# [Your task]
Quote all of the data that follows exactly as written, skipping the images.
--- START ---
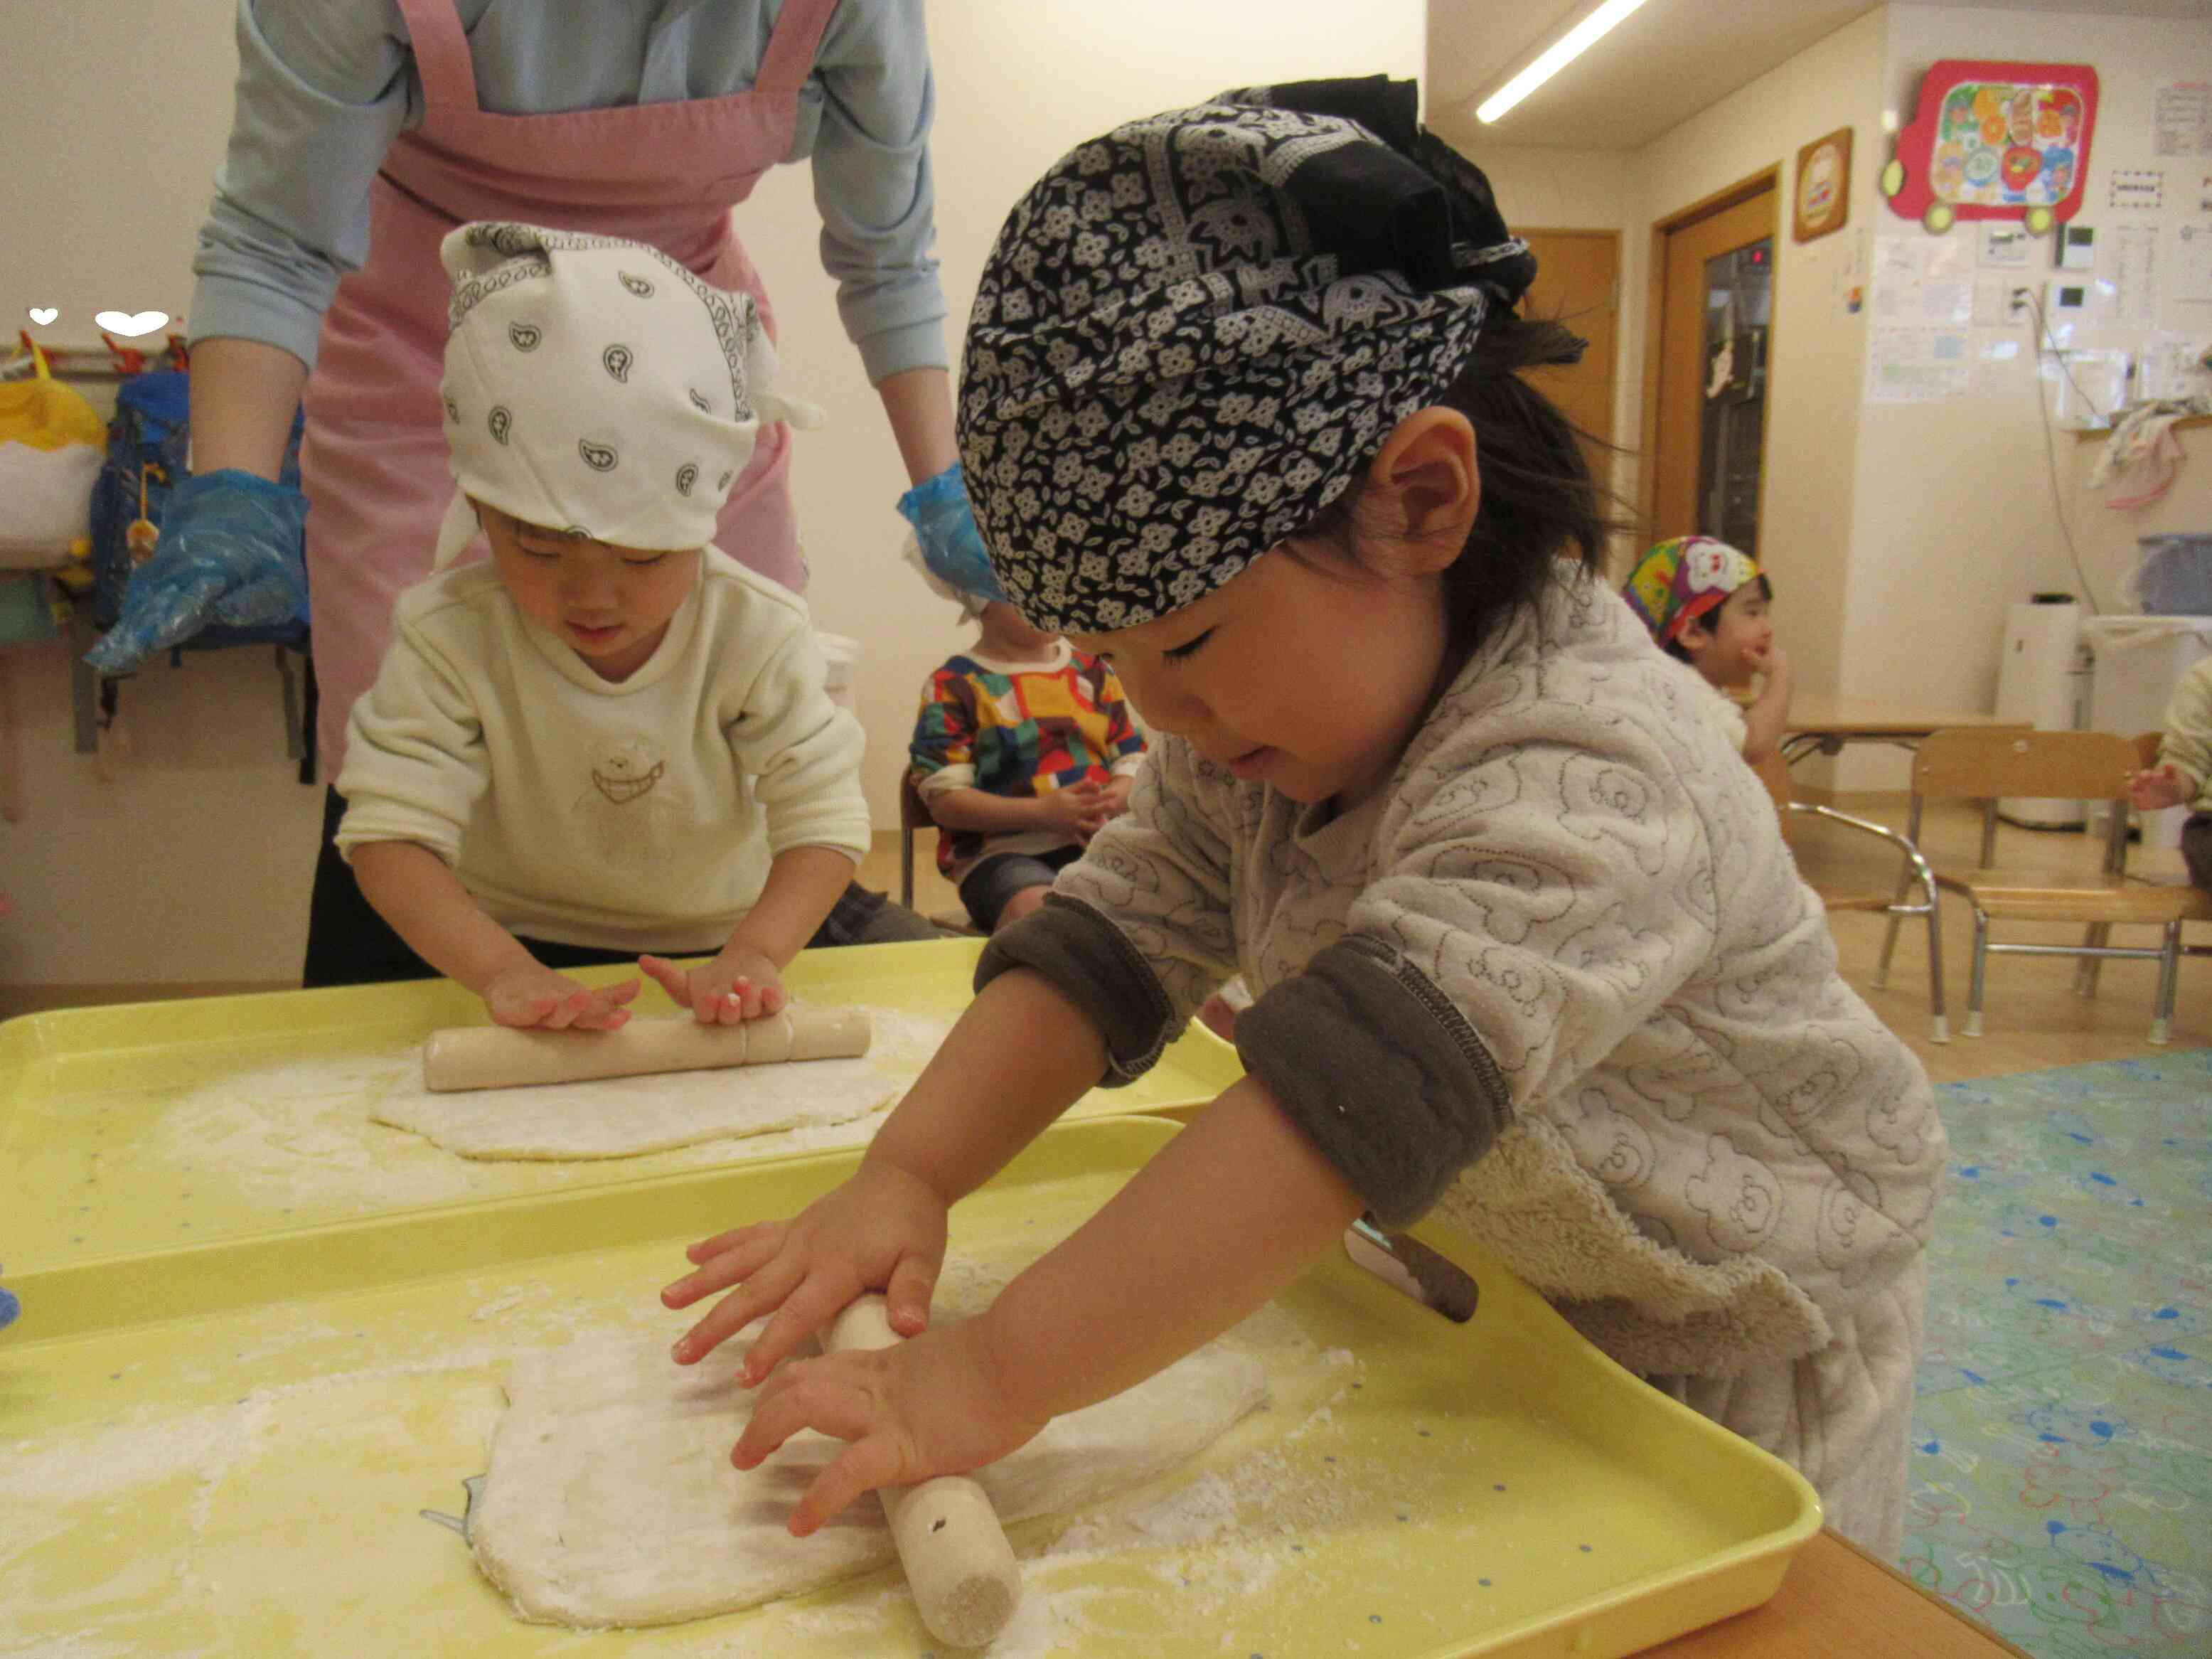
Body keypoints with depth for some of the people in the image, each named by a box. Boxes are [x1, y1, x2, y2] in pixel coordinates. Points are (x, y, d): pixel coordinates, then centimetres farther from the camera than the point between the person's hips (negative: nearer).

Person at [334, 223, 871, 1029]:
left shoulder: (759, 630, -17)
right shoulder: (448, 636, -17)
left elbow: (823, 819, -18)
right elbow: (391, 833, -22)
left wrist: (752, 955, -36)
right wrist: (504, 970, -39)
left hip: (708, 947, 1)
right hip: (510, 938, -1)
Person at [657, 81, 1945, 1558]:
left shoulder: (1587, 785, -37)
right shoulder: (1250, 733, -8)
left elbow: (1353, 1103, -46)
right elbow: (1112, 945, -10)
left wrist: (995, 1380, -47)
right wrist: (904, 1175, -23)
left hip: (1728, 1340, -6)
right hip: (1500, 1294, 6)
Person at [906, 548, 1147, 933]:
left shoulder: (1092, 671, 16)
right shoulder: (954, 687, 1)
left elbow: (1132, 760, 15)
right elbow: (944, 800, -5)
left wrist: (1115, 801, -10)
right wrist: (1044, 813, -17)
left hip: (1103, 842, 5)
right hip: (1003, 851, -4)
--- END ---
# [Result of the exercise]
Body keypoints with depth for some of the people in the image, each named by a box. Boxes are [x1, y1, x2, y2] in pixel coordinates. Points are (x, y, d): pixel coordinates, then centimetres farther from the camera than the point between the person's hips (negative: nearer).

Person at [334, 223, 871, 1029]:
left shoulder: (759, 630, -17)
right shoulder: (448, 636, -17)
left elbow: (823, 819, -18)
right elbow: (391, 833, -22)
left wrist: (752, 955, -36)
right wrist: (504, 970, -39)
left hip: (708, 947, 1)
right hip: (510, 938, -1)
Person at [657, 81, 1945, 1558]:
left shoulder: (1587, 785, -37)
right shoulder: (1250, 733, -8)
left elbow: (1353, 1103, -46)
right elbow: (1112, 945, -10)
left wrist: (995, 1380, -47)
right wrist: (904, 1175, -23)
left hip: (1728, 1340, -6)
right hip: (1500, 1294, 6)
Person at [906, 548, 1147, 933]:
left shoulder: (1092, 671, 16)
right shoulder: (954, 687, 1)
left elbow: (1132, 760, 15)
right elbow: (944, 800, -5)
left wrist: (1115, 801, -10)
right wrist: (1044, 813, -17)
left hip: (1103, 842, 5)
right hip: (1003, 851, -4)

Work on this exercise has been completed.